One perfectly viable ordering that could happen is:

Wavefront 0 acquires the lock
Wavefront 1 fails to acquire the lock and spin-loops for a while.
Wavefront 1 fails to acquire the lock again, and then the hardware decides to schedule wavefront 0 for the next few cycles (since the hardware scheduler regularly changes which wavefronts are running)
Wavefront 0 completes its work in the critical section and releases the lock
Very quickly afterwars (e.g. maybe the next cycle) Wavefront 0 runs S_WAKEUP
A few cycles later, Wavefront 1 is scheduled by the HW again and (because it's gone around the spin-loop a few times) runs S_SLEEP, since its last instruction was a failure to grab the lock.

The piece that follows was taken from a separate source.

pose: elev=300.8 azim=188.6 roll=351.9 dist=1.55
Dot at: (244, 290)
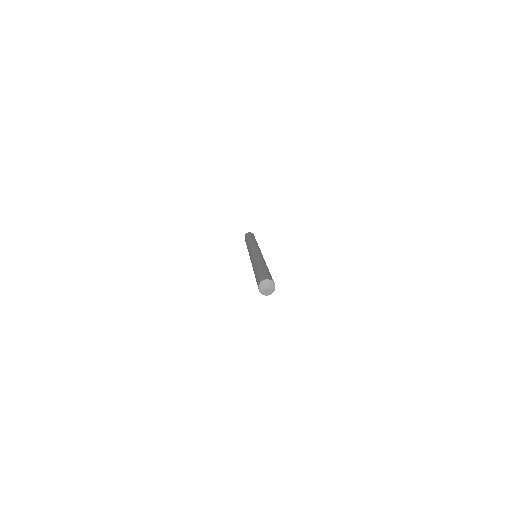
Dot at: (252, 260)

If S_SLEEP permanently put the thread to sleep until an S_WAKEUP was called, then this ordering would lead to Wavefront 1 never being woken up and completing. Wavefront 0's S_WAKEUP instruction happened *before* Wavefront 1 went to sleep. However, in our GCN hardware, the S_SLEEP on Wavefront 1 will eventually time out and the wavefront will wake up. This is what is being describe din that line of the manual.

As for how to use S_SLEEP/S_WAKEUP in barriers, I'll note that the simplest way to perform workgroup-wide barriers is to use the barrier / work_group_barrier operation. Inter-workgroup barriers are not necessarily guaranteed to work on GPUs, for various reasons that are formalized in this paper. You can try to make your own inter-workgroup barrier implementation, and I've done so in the past. But I work at AMD and am very familiar with our hardware limitations and what they look like in comparison to our software guarantees. And even then I mess things up a lot.